According to the Marijuana Policy Project, whose Arizona affiliate scored the win:

In Arizona, out-of-state ID cards or their equivalents will provide protection for the amount of marijuana allowed in Arizona (2.5 oz) and within the restrictions included in the Arizona law (no public use, etc) IF the patient has a debilitating condition that qualifies under the Arizona law. However, dispensaries in Arizona cannot sell to patients with out-of state ID cards. — Karen O’Keefe, Marijuana Policy Project.

Once Prop. 203 officially becomes law, six states will have reciprocity: Maine, Michigan, Montana, Oregon, Rhode Island, and Arizona.

Here is the relevant section of the new Arizona law:

36-2801.  17.  “VISITING QUALIFYING PATIENT” MEANS A PERSON: (a) WHO IS NOT A RESIDENT OF ARIZONA OR WHO HAS BEEN A RESIDENT OF ARIZONA LESS THAN THIRTY DAYS. (b) WHO HAS BEEN DIAGNOSED WITH A DEBILITATING MEDICAL CONDITION BY A PERSON WHO IS LICENSED WITH AUTHORITY TO PRESCRIBE DRUGS TO HUMANS IN THE STATE OF THE PERSON’S RESIDENCE OR, IN THE CASE OF A PERSON WHO HAS BEEN A RESIDENT OF ARIZONA LESS THAN THIRTY DAYS, THE STATE OF THE PERSON’S FORMER RESIDENCE. 18.  “WRITTEN CERTIFICATION” MEANS A DOCUMENT DATED AND SIGNED BY A PHYSICIAN, STATING THAT IN THE PHYSICIAN’S PROFESSIONAL OPINION THE PATIENT IS LIKELY TO RECEIVE THERAPEUTIC OR PALLIATIVE BENEFIT FROM THE MEDICAL USE OF MARIJUANA TO TREAT OR ALLEVIATE THE PATIENT’S DEBILITATING MEDICAL CONDITION OR SYMPTOMS ASSOCIATED WITH THE DEBILITATING MEDICAL CONDITION.  THE PHYSICIAN MUST: (a) SPECIFY THE QUALIFYING PATIENT’S DEBILITATING MEDICAL CONDITION IN THE WRITTEN CERTIFICATION. (b) SIGN AND DATE THE WRITTEN CERTIFICATION ONLY IN THE COURSE OF A PHYSICIAN-PATIENT RELATIONSHIP AFTER THE PHYSICIAN HAS COMPLETED A FULL ASSESSMENT OF THE QUALIFYING PATIENT’S MEDICAL HISTORY.

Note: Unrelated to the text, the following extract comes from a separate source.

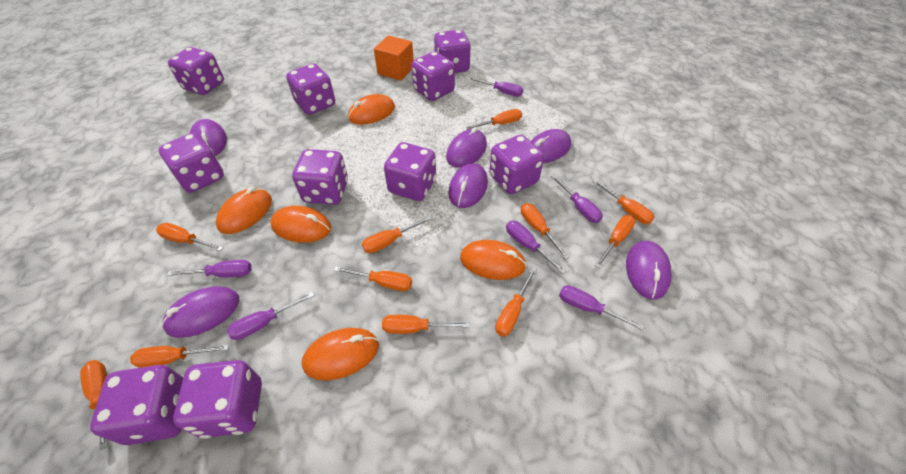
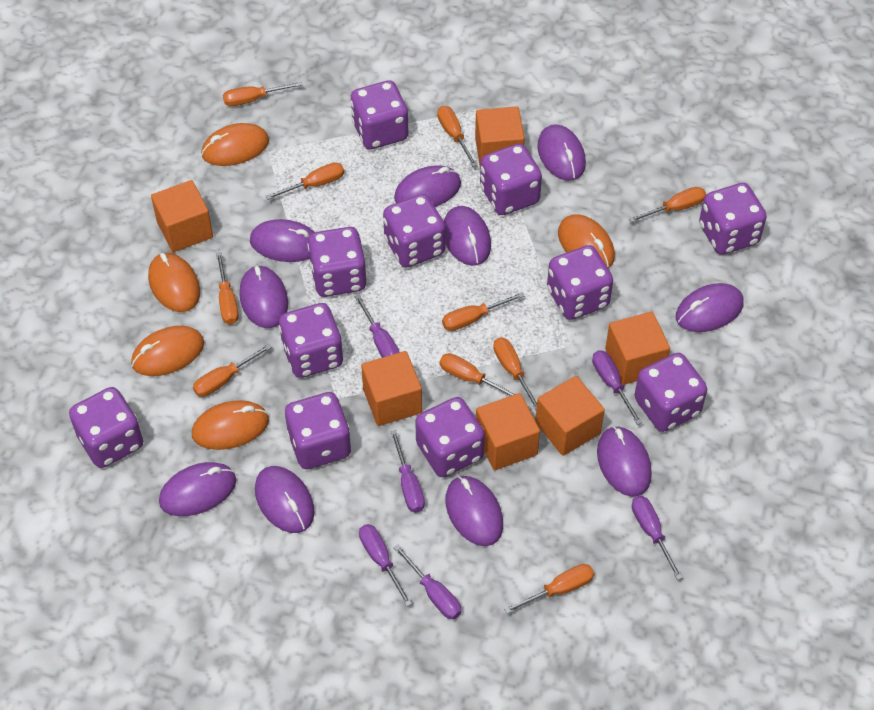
orange cube: 1 -> 6
orange screwdriver: 11 -> 10
purple dice: 10 -> 11
purple mouse: 6 -> 10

36-2804.03. C.  A REGISTRY IDENTIFICATION CARD, OR ITS EQUIVALENT, THAT IS ISSUED UNDER THE LAWS OF ANOTHER STATE, DISTRICT, TERRITORY, COMMONWEALTH OR INSULAR POSSESSION OF THE UNITED STATES THAT ALLOWS A VISITING QUALIFYING PATIENT TO POSSESS OR USE MARIJUANA FOR MEDICAL PURPOSES IN THE JURISDICTION OF ISSUANCE HAS THE SAME FORCE AND EFFECT WHEN HELD BY A VISITING QUALIFYING PATIENT AS A REGISTRY IDENTIFICATION CARD ISSUED BY THE DEPARTMENT, EXCEPT THAT A VISITING QUALIFYING PATIENT IS NOT AUTHORIZED TO OBTAIN MARIJUANA FROM A NONPROFIT MEDICAL MARIJUANA DISPENSARY.

Wisconsin AB554/SB368, the Jacki Rickert Medical Marijuana Act contained reciprocity language.

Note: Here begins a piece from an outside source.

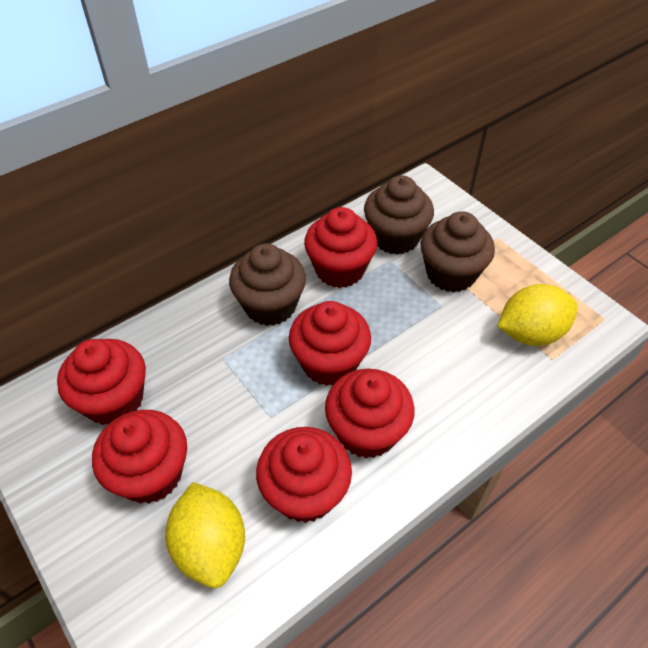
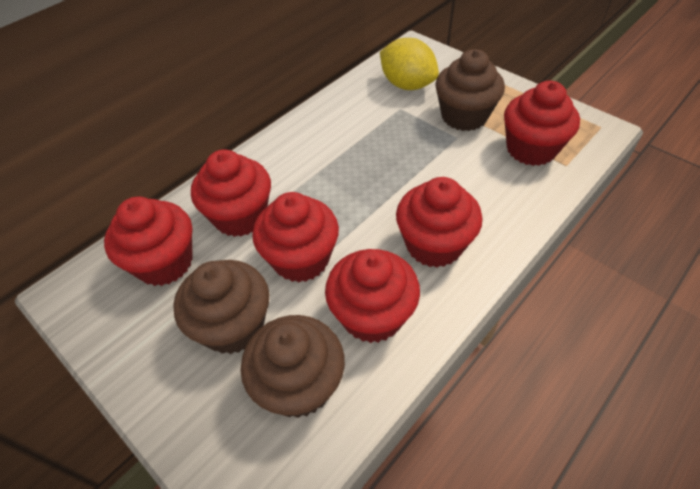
yellow lemon: 2 -> 1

Had the JRMMA passed, Wisconsinites visiting Arizona with medical cannabis would have had their Wisconsin registration respected.

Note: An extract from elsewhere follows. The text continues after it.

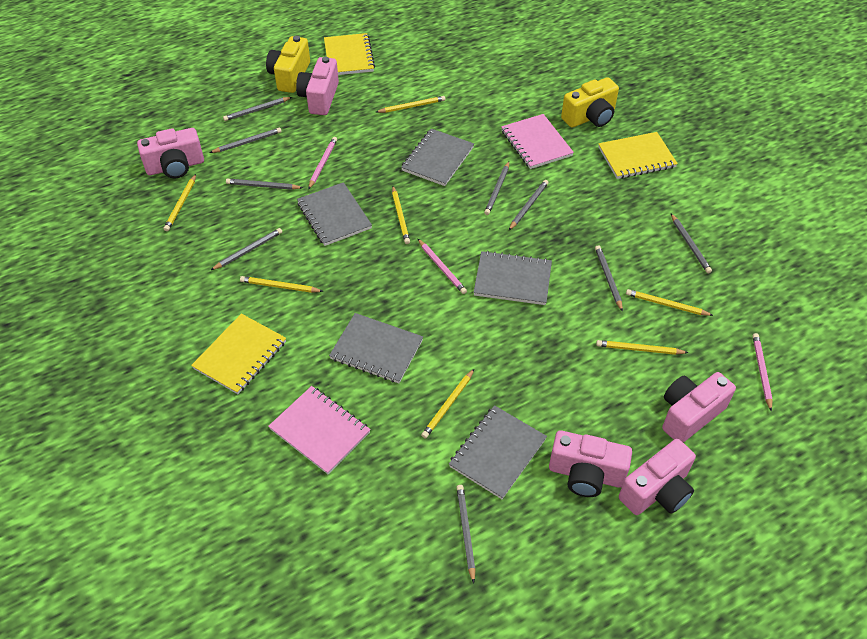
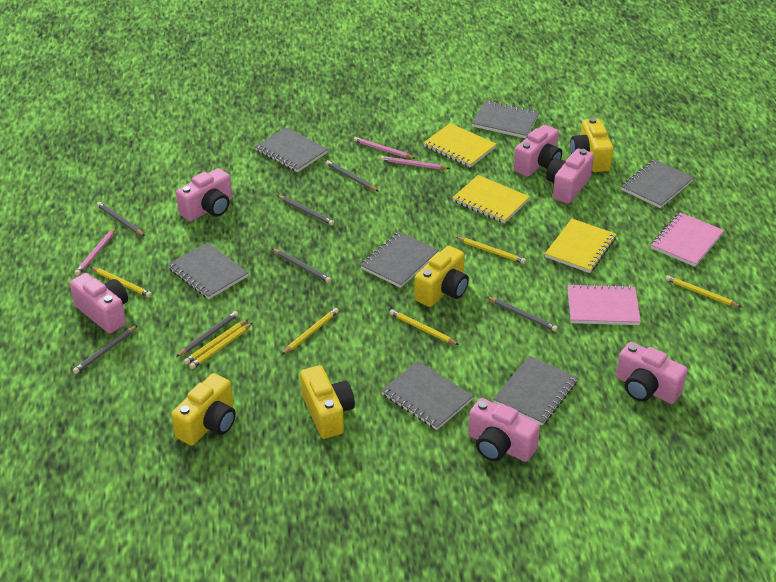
grey notebook: 5 -> 7
grey pencil: 9 -> 7
pink camera: 5 -> 6
yellow camera: 2 -> 4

However, as I reported, “State MMJ Program loopholes offer possible protection to Wisconsin patients” (08/09/10), the Oregon and Montana medical marijuana programs are currently accepting applications from out of state patients. Thus, a Wisconsin patient holding a valid Oregon or Montana medical marijuana registration card would theoretically enjoy the same reciprocity with other MMJ states that offer it.